Exercise set:
1. Can you copy the passage on the covariance matrix from "A covariance matrix" to "vector $Z$ ." word for word?
2. Will you write out every line of the records below verbatim?

Extract:
⁂

11 Covariance matrix

A covariance matrix $Σ_{Z}$ is a matrix whose element in the $i$ , $j$ position is the covariance between the $i$ -th and $j$ -th elements of a random vector $Z$ (a collection of random variables $Z_{i}$ ):

Σ_{Z} = [\begin{matrix} E [(Z_{1} - μ_{1}) (Z_{1} - μ_{1})] & E [(Z_{1} - μ_{1}) (Z_{2} - μ_{2})] & \dots & E [(Z_{1} - μ_{1}) (Z_{n} - μ_{n})] \\ E [(Z_{2} - μ_{2}) (Z_{1} - μ_{1})] & E [(Z_{2} - μ_{2}) (Z_{2} - μ_{2})] & \dots & E [(Z_{2} - μ_{2}) (Z_{n} - μ_{n})] \\ ⋮ & ⋮ & ⋱ & ⋮ \\ E [(Z_{n} - μ_{n}) (Z_{1} - μ_{1})] & E [(Z_{n} - μ_{n}) (Z_{2} - μ_{2})] & \dots & E [(Z_{n} - μ_{n}) (Z_{n} - μ_{n})] \end{matrix}] = E [(Z - E [Z]) {(Z - E [Z])}^{T}] .

(13)

where

μ_{i} = E (Z_{i}),

(14)

is the expected value of the $i$ -th entry in the vector $Z$ .

⁂

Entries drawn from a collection
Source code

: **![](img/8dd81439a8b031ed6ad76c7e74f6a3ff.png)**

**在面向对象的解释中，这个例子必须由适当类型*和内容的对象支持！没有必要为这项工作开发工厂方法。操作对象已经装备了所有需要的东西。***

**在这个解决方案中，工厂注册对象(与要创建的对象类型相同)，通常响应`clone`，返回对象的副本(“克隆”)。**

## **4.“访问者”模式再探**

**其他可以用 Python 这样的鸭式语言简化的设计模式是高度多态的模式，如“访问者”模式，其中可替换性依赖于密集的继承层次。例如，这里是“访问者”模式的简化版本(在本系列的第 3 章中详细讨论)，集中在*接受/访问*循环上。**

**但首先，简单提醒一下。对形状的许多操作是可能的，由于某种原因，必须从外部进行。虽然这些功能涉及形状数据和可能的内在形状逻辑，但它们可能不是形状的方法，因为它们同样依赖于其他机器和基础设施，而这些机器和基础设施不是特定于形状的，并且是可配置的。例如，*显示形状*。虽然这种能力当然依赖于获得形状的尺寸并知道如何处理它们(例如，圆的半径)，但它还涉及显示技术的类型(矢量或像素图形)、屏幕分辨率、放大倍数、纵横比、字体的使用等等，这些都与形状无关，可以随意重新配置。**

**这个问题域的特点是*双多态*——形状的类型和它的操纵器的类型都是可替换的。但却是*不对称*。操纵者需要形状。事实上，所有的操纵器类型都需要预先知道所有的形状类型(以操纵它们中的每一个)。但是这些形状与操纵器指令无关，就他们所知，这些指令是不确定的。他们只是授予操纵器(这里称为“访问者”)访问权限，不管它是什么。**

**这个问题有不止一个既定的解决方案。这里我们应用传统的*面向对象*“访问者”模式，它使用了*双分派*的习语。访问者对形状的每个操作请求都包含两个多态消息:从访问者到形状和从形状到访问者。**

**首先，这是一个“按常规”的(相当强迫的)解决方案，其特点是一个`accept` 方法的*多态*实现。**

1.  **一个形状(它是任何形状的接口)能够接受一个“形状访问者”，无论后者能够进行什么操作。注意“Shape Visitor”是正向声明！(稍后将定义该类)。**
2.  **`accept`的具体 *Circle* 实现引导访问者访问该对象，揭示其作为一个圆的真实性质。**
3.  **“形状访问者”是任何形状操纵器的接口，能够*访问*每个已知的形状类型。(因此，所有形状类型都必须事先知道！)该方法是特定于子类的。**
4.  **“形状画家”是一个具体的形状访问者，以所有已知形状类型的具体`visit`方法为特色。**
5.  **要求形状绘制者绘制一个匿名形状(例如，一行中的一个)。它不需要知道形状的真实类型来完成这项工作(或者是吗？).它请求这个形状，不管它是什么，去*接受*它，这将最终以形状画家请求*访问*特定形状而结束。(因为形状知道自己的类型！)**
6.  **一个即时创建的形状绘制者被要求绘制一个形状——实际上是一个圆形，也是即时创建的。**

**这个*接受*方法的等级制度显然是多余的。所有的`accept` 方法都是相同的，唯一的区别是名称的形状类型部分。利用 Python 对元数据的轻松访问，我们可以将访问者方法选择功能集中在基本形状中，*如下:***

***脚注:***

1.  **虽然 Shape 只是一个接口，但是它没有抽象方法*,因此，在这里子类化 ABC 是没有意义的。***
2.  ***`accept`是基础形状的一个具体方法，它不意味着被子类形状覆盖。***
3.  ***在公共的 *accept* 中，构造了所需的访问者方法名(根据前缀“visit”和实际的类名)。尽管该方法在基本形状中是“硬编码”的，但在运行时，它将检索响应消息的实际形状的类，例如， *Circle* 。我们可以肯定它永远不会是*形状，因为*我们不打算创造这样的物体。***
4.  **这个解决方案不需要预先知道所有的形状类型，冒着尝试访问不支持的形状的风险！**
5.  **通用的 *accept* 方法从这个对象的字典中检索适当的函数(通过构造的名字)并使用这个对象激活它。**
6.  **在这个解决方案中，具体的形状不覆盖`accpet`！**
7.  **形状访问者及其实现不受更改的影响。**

⁂

Results for the exercise:
1.
A covariance matrix $Σ_{Z}$ is a matrix whose element in the $i$ , $j$ position is the covariance between the $i$ -th and $j$ -th elements of a random vector $Z$ (a collection of random variables $Z_{i}$ ):

Σ_{Z} = [\begin{matrix} E [(Z_{1} - μ_{1}) (Z_{1} - μ_{1})] & E [(Z_{1} - μ_{1}) (Z_{2} - μ_{2})] & \dots & E [(Z_{1} - μ_{1}) (Z_{n} - μ_{n})] \\ E [(Z_{2} - μ_{2}) (Z_{1} - μ_{1})] & E [(Z_{2} - μ_{2}) (Z_{2} - μ_{2})] & \dots & E [(Z_{2} - μ_{2}) (Z_{n} - μ_{n})] \\ ⋮ & ⋮ & ⋱ & ⋮ \\ E [(Z_{n} - μ_{n}) (Z_{1} - μ_{1})] & E [(Z_{n} - μ_{n}) (Z_{2} - μ_{2})] & \dots & E [(Z_{n} - μ_{n}) (Z_{n} - μ_{n})] \end{matrix}] = E [(Z - E [Z]) {(Z - E [Z])}^{T}] .

(13)

where

μ_{i} = E (Z_{i}),

(14)

is the expected value of the $i$ -th entry in the vector $Z$ .

2.
Source code

: **![](img/8dd81439a8b031ed6ad76c7e74f6a3ff.png)**

**在面向对象的解释中，这个例子必须由适当类型*和内容的对象支持！没有必要为这项工作开发工厂方法。操作对象已经装备了所有需要的东西。***

**在这个解决方案中，工厂注册对象(与要创建的对象类型相同)，通常响应`clone`，返回对象的副本(“克隆”)。**

## **4.“访问者”模式再探**

**其他可以用 Python 这样的鸭式语言简化的设计模式是高度多态的模式，如“访问者”模式，其中可替换性依赖于密集的继承层次。例如，这里是“访问者”模式的简化版本(在本系列的第 3 章中详细讨论)，集中在*接受/访问*循环上。**

**但首先，简单提醒一下。对形状的许多操作是可能的，由于某种原因，必须从外部进行。虽然这些功能涉及形状数据和可能的内在形状逻辑，但它们可能不是形状的方法，因为它们同样依赖于其他机器和基础设施，而这些机器和基础设施不是特定于形状的，并且是可配置的。例如，*显示形状*。虽然这种能力当然依赖于获得形状的尺寸并知道如何处理它们(例如，圆的半径)，但它还涉及显示技术的类型(矢量或像素图形)、屏幕分辨率、放大倍数、纵横比、字体的使用等等，这些都与形状无关，可以随意重新配置。**

**这个问题域的特点是*双多态*——形状的类型和它的操纵器的类型都是可替换的。但却是*不对称*。操纵者需要形状。事实上，所有的操纵器类型都需要预先知道所有的形状类型(以操纵它们中的每一个)。但是这些形状与操纵器指令无关，就他们所知，这些指令是不确定的。他们只是授予操纵器(这里称为“访问者”)访问权限，不管它是什么。**

**这个问题有不止一个既定的解决方案。这里我们应用传统的*面向对象*“访问者”模式，它使用了*双分派*的习语。访问者对形状的每个操作请求都包含两个多态消息:从访问者到形状和从形状到访问者。**

**首先，这是一个“按常规”的(相当强迫的)解决方案，其特点是一个`accept` 方法的*多态*实现。**

1.  **一个形状(它是任何形状的接口)能够接受一个“形状访问者”，无论后者能够进行什么操作。注意“Shape Visitor”是正向声明！(稍后将定义该类)。**
2.  **`accept`的具体 *Circle* 实现引导访问者访问该对象，揭示其作为一个圆的真实性质。**
3.  **“形状访问者”是任何形状操纵器的接口，能够*访问*每个已知的形状类型。(因此，所有形状类型都必须事先知道！)该方法是特定于子类的。**
4.  **“形状画家”是一个具体的形状访问者，以所有已知形状类型的具体`visit`方法为特色。**
5.  **要求形状绘制者绘制一个匿名形状(例如，一行中的一个)。它不需要知道形状的真实类型来完成这项工作(或者是吗？).它请求这个形状，不管它是什么，去*接受*它，这将最终以形状画家请求*访问*特定形状而结束。(因为形状知道自己的类型！)**
6.  **一个即时创建的形状绘制者被要求绘制一个形状——实际上是一个圆形，也是即时创建的。**

**这个*接受*方法的等级制度显然是多余的。所有的`accept` 方法都是相同的，唯一的区别是名称的形状类型部分。利用 Python 对元数据的轻松访问，我们可以将访问者方法选择功能集中在基本形状中，*如下:***

***脚注:***

1.  **虽然 Shape 只是一个接口，但是它没有抽象方法*,因此，在这里子类化 ABC 是没有意义的。***
2.  ***`accept`是基础形状的一个具体方法，它不意味着被子类形状覆盖。***
3.  ***在公共的 *accept* 中，构造了所需的访问者方法名(根据前缀“visit”和实际的类名)。尽管该方法在基本形状中是“硬编码”的，但在运行时，它将检索响应消息的实际形状的类，例如， *Circle* 。我们可以肯定它永远不会是*形状，因为*我们不打算创造这样的物体。***
4.  **这个解决方案不需要预先知道所有的形状类型，冒着尝试访问不支持的形状的风险！**
5.  **通用的 *accept* 方法从这个对象的字典中检索适当的函数(通过构造的名字)并使用这个对象激活它。**
6.  **在这个解决方案中，具体的形状不覆盖`accpet`！**
7.  **形状访问者及其实现不受更改的影响。**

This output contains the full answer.